Your objective: Could you repeat the records below exactly, without the pictures?

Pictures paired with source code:
<<<<
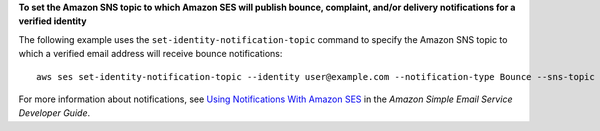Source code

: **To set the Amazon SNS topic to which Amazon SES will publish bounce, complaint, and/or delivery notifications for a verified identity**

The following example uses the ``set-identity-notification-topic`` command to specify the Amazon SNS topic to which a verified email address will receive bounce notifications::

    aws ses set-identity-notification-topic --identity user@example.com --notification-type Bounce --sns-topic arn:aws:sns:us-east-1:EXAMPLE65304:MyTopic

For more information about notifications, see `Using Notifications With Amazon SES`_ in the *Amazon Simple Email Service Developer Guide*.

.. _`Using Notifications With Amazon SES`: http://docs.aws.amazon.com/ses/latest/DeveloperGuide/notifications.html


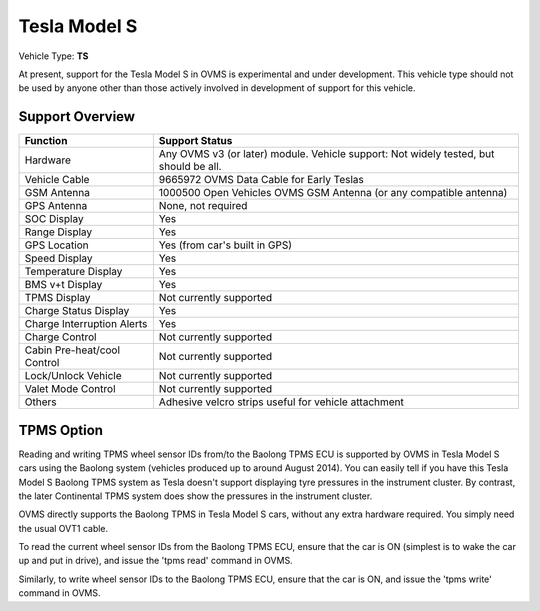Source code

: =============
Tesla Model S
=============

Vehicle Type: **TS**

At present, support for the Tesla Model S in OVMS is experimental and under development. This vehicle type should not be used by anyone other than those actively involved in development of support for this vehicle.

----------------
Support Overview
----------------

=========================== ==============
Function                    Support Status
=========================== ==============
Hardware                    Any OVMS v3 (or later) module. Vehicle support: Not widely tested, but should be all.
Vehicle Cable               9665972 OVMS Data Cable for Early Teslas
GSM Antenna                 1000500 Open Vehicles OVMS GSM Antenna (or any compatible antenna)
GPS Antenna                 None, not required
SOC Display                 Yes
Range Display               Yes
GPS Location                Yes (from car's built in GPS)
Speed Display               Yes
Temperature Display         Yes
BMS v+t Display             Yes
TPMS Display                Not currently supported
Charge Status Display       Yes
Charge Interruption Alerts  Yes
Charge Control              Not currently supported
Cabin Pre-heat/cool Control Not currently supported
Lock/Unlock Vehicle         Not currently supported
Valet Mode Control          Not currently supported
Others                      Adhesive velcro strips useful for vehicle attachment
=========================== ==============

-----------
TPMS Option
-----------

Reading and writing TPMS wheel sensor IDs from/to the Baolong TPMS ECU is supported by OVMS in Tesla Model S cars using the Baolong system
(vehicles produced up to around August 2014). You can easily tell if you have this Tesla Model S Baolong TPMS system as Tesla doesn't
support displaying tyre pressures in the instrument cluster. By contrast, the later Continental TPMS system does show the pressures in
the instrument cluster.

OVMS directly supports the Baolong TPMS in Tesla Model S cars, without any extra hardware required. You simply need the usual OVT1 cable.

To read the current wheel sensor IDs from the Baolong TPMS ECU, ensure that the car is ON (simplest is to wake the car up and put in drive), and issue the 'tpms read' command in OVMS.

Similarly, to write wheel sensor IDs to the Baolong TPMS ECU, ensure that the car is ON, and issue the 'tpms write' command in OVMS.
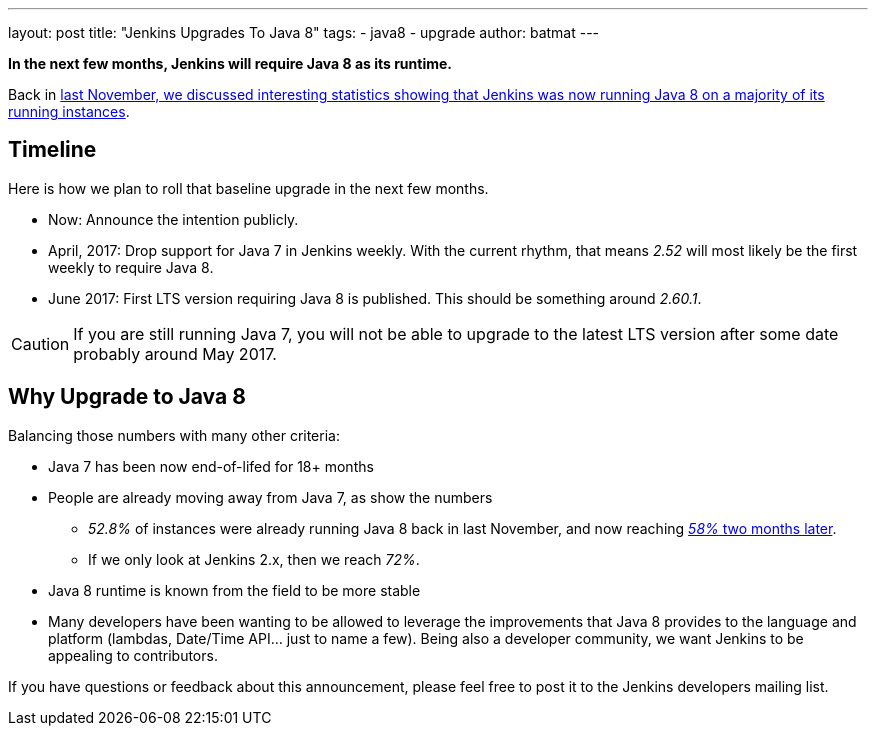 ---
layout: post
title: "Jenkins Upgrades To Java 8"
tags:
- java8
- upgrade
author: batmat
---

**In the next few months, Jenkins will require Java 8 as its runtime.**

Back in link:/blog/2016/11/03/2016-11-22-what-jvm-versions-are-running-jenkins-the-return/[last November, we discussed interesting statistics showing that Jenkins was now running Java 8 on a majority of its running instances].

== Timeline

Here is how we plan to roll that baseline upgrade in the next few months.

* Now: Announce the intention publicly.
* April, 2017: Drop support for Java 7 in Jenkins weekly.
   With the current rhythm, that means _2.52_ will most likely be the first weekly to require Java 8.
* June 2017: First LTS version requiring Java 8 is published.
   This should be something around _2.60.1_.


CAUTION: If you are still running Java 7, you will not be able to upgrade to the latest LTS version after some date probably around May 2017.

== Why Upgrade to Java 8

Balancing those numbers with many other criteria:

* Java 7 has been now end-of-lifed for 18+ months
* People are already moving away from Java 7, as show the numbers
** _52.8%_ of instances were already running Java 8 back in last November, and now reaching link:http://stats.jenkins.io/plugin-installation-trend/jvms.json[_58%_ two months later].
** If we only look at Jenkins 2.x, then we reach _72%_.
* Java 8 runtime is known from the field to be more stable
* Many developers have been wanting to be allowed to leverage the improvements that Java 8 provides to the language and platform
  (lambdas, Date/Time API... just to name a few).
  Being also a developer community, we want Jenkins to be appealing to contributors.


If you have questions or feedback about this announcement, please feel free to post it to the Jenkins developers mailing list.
>>>>
Exercise result:
Source code

: **To set the Amazon SNS topic to which Amazon SES will publish bounce, complaint, and/or delivery notifications for a verified identity**

The following example uses the ``set-identity-notification-topic`` command to specify the Amazon SNS topic to which a verified email address will receive bounce notifications::

    aws ses set-identity-notification-topic --identity user@example.com --notification-type Bounce --sns-topic arn:aws:sns:us-east-1:EXAMPLE65304:MyTopic

For more information about notifications, see `Using Notifications With Amazon SES`_ in the *Amazon Simple Email Service Developer Guide*.

.. _`Using Notifications With Amazon SES`: http://docs.aws.amazon.com/ses/latest/DeveloperGuide/notifications.html


Source code

: =============
Tesla Model S
=============

Vehicle Type: **TS**

At present, support for the Tesla Model S in OVMS is experimental and under development. This vehicle type should not be used by anyone other than those actively involved in development of support for this vehicle.

----------------
Support Overview
----------------

=========================== ==============
Function                    Support Status
=========================== ==============
Hardware                    Any OVMS v3 (or later) module. Vehicle support: Not widely tested, but should be all.
Vehicle Cable               9665972 OVMS Data Cable for Early Teslas
GSM Antenna                 1000500 Open Vehicles OVMS GSM Antenna (or any compatible antenna)
GPS Antenna                 None, not required
SOC Display                 Yes
Range Display               Yes
GPS Location                Yes (from car's built in GPS)
Speed Display               Yes
Temperature Display         Yes
BMS v+t Display             Yes
TPMS Display                Not currently supported
Charge Status Display       Yes
Charge Interruption Alerts  Yes
Charge Control              Not currently supported
Cabin Pre-heat/cool Control Not currently supported
Lock/Unlock Vehicle         Not currently supported
Valet Mode Control          Not currently supported
Others                      Adhesive velcro strips useful for vehicle attachment
=========================== ==============

-----------
TPMS Option
-----------

Reading and writing TPMS wheel sensor IDs from/to the Baolong TPMS ECU is supported by OVMS in Tesla Model S cars using the Baolong system
(vehicles produced up to around August 2014). You can easily tell if you have this Tesla Model S Baolong TPMS system as Tesla doesn't
support displaying tyre pressures in the instrument cluster. By contrast, the later Continental TPMS system does show the pressures in
the instrument cluster.

OVMS directly supports the Baolong TPMS in Tesla Model S cars, without any extra hardware required. You simply need the usual OVT1 cable.

To read the current wheel sensor IDs from the Baolong TPMS ECU, ensure that the car is ON (simplest is to wake the car up and put in drive), and issue the 'tpms read' command in OVMS.

Similarly, to write wheel sensor IDs to the Baolong TPMS ECU, ensure that the car is ON, and issue the 'tpms write' command in OVMS.
 ---
layout: post
title: "Jenkins Upgrades To Java 8"
tags:
- java8
- upgrade
author: batmat
---

**In the next few months, Jenkins will require Java 8 as its runtime.**

Back in link:/blog/2016/11/03/2016-11-22-what-jvm-versions-are-running-jenkins-the-return/[last November, we discussed interesting statistics showing that Jenkins was now running Java 8 on a majority of its running instances].

== Timeline

Here is how we plan to roll that baseline upgrade in the next few months.

* Now: Announce the intention publicly.
* April, 2017: Drop support for Java 7 in Jenkins weekly.
   With the current rhythm, that means _2.52_ will most likely be the first weekly to require Java 8.
* June 2017: First LTS version requiring Java 8 is published.
   This should be something around _2.60.1_.


CAUTION: If you are still running Java 7, you will not be able to upgrade to the latest LTS version after some date probably around May 2017.

== Why Upgrade to Java 8

Balancing those numbers with many other criteria:

* Java 7 has been now end-of-lifed for 18+ months
* People are already moving away from Java 7, as show the numbers
** _52.8%_ of instances were already running Java 8 back in last November, and now reaching link:http://stats.jenkins.io/plugin-installation-trend/jvms.json[_58%_ two months later].
** If we only look at Jenkins 2.x, then we reach _72%_.
* Java 8 runtime is known from the field to be more stable
* Many developers have been wanting to be allowed to leverage the improvements that Java 8 provides to the language and platform
  (lambdas, Date/Time API... just to name a few).
  Being also a developer community, we want Jenkins to be appealing to contributors.


If you have questions or feedback about this announcement, please feel free to post it to the Jenkins developers mailing list.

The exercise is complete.